Dans les année 1960, des archéologues israéliens scrutaient le sol de Bethléem afin d’en repérer le site antique. Loin d’être établi sur la hauteur au nord-ouest de la basilique actuelle, le village israélite se trouvait tout autour de cette basilique, surtout dans la région sud-ouest de celle-ci. Des vestiges abondants ne laissent guère de doute à ce propos. Ainsi la grotte vénérée comme lieu de naissance du Christ n’est pas dans la campagne, mais bien à l’intérieur du village lui-même, ce qui semble plus normal.
 

La basilique de la Nativité, à Bethléem
(photo © BiblePlaces.com)

     L’histoire de la Grotte de la Nativité, sous la Basilique, nous est assez bien connue. Si Luc ne mentionne qu’une crèche comme lieu de naissance de Jésus (Lc 2,7), le plus ancien témoin après lui, S. Justin, vers l’an 150, parle d’une grotte servant d’écurie. La tradition ne retint plus que cette seule précision, qui ne contredit pas la note de Luc : toute la région de Bethléem est formée d’un massif de calcaire tendre troué de nombreuses grottes servant d’habitations ou d’étables. Les récents sondages ont révélé leur utilisation depuis le IXe siècle av. J.-C.! Sur quels critères la piété chrétienne s’est-elle basée pour déterminer que telle grotte, et non telle autre, fut le lieu de la naissance de Jésus? La réponse à cette question n’est connue qu’en partie.
Eusèbe de Césarée (vers 340) et S. Jérôme (331-420) racontent que l’empereur Hadrien, en 136, instaura le culte romain dans les lieux de culte juifs et chrétiens. C’est ainsi que la vénération de Tammuz-Adonis, dieu de la végétation, fut implantée dans une grotte à Bethléem. Quand Constantin voulut découvrir le souvenir de la naissance de Jésus, il n’eut qu’à démolir ce culte de Tammuz. Nous sommes ainsi assurés qu’au début du IIe siècle ap. J.-C., une grotte de Bethléem commémorait la naissance de Jésus. L’archéologie pourrait-elle confirmer ou infirmer une telle tradition?
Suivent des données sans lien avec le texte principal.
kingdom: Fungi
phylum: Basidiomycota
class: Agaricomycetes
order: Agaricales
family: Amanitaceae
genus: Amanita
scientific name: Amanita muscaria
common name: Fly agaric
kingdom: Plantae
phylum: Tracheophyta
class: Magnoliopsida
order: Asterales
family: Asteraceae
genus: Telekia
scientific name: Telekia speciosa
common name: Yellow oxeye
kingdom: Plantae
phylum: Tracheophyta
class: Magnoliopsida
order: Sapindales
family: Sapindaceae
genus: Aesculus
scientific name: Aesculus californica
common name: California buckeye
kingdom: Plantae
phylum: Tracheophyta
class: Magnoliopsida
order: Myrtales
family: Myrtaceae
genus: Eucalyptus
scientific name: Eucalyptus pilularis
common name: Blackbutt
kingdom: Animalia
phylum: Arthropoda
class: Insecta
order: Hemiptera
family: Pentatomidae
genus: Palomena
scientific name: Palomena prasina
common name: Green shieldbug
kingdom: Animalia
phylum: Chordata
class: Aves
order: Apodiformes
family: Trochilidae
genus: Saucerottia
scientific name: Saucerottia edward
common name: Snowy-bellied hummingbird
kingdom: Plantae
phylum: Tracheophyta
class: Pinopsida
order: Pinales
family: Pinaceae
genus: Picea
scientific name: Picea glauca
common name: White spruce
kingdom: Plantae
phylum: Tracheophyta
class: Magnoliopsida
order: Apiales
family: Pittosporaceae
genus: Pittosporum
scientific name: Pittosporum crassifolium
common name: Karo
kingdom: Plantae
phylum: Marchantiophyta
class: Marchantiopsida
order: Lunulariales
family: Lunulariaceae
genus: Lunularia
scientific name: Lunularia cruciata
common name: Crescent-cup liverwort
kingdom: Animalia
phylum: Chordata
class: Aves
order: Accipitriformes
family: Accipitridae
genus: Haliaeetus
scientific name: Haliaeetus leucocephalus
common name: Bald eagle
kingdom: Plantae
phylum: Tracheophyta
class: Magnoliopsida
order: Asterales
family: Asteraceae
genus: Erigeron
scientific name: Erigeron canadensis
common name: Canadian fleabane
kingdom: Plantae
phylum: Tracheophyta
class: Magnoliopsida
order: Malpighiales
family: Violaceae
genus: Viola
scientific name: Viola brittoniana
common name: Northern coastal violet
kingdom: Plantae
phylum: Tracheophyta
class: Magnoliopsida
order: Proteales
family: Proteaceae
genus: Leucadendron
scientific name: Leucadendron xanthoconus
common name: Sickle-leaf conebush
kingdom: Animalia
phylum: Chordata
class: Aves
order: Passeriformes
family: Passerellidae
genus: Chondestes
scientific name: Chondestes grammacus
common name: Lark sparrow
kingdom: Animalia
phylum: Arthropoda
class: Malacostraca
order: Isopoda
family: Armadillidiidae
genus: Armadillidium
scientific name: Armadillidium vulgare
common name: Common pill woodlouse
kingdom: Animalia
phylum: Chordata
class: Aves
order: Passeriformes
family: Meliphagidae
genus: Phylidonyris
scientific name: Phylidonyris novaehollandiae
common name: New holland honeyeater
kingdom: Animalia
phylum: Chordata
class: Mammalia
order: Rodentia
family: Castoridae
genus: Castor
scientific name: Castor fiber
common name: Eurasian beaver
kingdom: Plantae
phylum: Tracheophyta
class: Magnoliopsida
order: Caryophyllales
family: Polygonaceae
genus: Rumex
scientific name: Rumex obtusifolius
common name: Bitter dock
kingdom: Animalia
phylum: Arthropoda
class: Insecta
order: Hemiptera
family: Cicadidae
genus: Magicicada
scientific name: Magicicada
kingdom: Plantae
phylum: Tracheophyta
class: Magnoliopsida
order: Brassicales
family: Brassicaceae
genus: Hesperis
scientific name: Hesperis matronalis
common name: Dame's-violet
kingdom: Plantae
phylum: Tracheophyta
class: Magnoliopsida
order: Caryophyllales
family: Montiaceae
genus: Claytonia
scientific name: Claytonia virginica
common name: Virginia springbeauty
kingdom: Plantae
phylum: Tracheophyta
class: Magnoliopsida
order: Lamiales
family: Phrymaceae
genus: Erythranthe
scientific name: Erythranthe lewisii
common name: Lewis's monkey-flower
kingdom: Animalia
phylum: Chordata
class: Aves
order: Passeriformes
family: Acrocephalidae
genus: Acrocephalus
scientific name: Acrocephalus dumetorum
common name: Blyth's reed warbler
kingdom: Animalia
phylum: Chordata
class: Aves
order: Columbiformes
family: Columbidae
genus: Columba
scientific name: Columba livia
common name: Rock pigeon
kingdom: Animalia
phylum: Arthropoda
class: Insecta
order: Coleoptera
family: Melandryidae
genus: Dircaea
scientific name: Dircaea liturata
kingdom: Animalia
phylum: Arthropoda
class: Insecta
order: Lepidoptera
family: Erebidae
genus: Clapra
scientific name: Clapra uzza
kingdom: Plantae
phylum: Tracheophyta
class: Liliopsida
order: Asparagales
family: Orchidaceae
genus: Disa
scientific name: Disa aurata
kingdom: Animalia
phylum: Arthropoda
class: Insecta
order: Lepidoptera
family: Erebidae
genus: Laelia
     L’origine constantinienne de la Basilique de Bethléem est connue depuis longtemps, mais le plan nous échappait en partie. Des travaux dans le chœur et dans les grottes sous l’église (1962-1964) ont permis de compléter le plan.

     En 326, Constantin fait isoler la grotte de la nativité qu’il recouvre d’un bâtiment octogonal. C’est la forme classique du mausolée d’un grand personnage à l’époque byzantine. Des fragments importants de mosaïques ne laissent plus de doute sur cette forme. Au centre de l’octogone, une petite plate-forme donnait accès à une balustrade ronde, dont on vient de repérer de bons éléments, qui entourait une ouverture au-dessus de la grotte; le pèlerin pouvait donc la contempler sans y descendre, afin de la protéger d’une piété trop vorace! Un escalier à la jonction de l’octogone et de la basilique permettait au clergé d’y entrer : autre précision nouvellement confirmée. Ce monument octogonal fut détruit par les Samaritains en 529; en 540, Justinien le fit rebâtir sur un plan nouveau : trois absides reliées par des murs droits à angle, qui subsistent encore.

     La Basilique, devant l’octogone, ressemblait beaucoup à celle que Constantin fit bâtir devant le Saint-Sépulcre : bâtiment presque carré divisé en cinq nefs. Justinien, dans sa restauration, respectera ce plan.

     Un atrium à portiques donnait accès à la basilique. Les sondages ne nous permettent pas d’en établir les dimensions exactes. De cet atrium, on pouvait voir les mosaïques décorant le fronton de la basilique, illustrant la scène de la Nativité. Comme on avait coiffé les mages de couronnes persanes, Chrosroès, en 614, reconnut en eux des « frères »; aussi épargna-t-il ce monument. Omar, en 638, lors de la conquête arabe, y pria son Dieu : ce geste fit ainsi de ce lieu un objet de respect pour la tradition musulmane. C’est pourquoi la Basilique de Bethléem, dans son ensemble, reste celle de Constantin, restaurée par Justinien.

     L’archéologie vient de rafraîchir notre connaissance de ce plus vieux monument chrétien de Palestine. Mais cette science du passé ne peut pas nous dire : « c’est bien là qu’est né Jésus! » À ce sujet, nous ne dépendons que de témoignages littéraires remontant jusqu’à Hadrien; nous ne savons rien de neuf de l’an 136 à la naissance de Jésus, sauf que la grotte est bien située au milieu du village des époques israélite et romaine.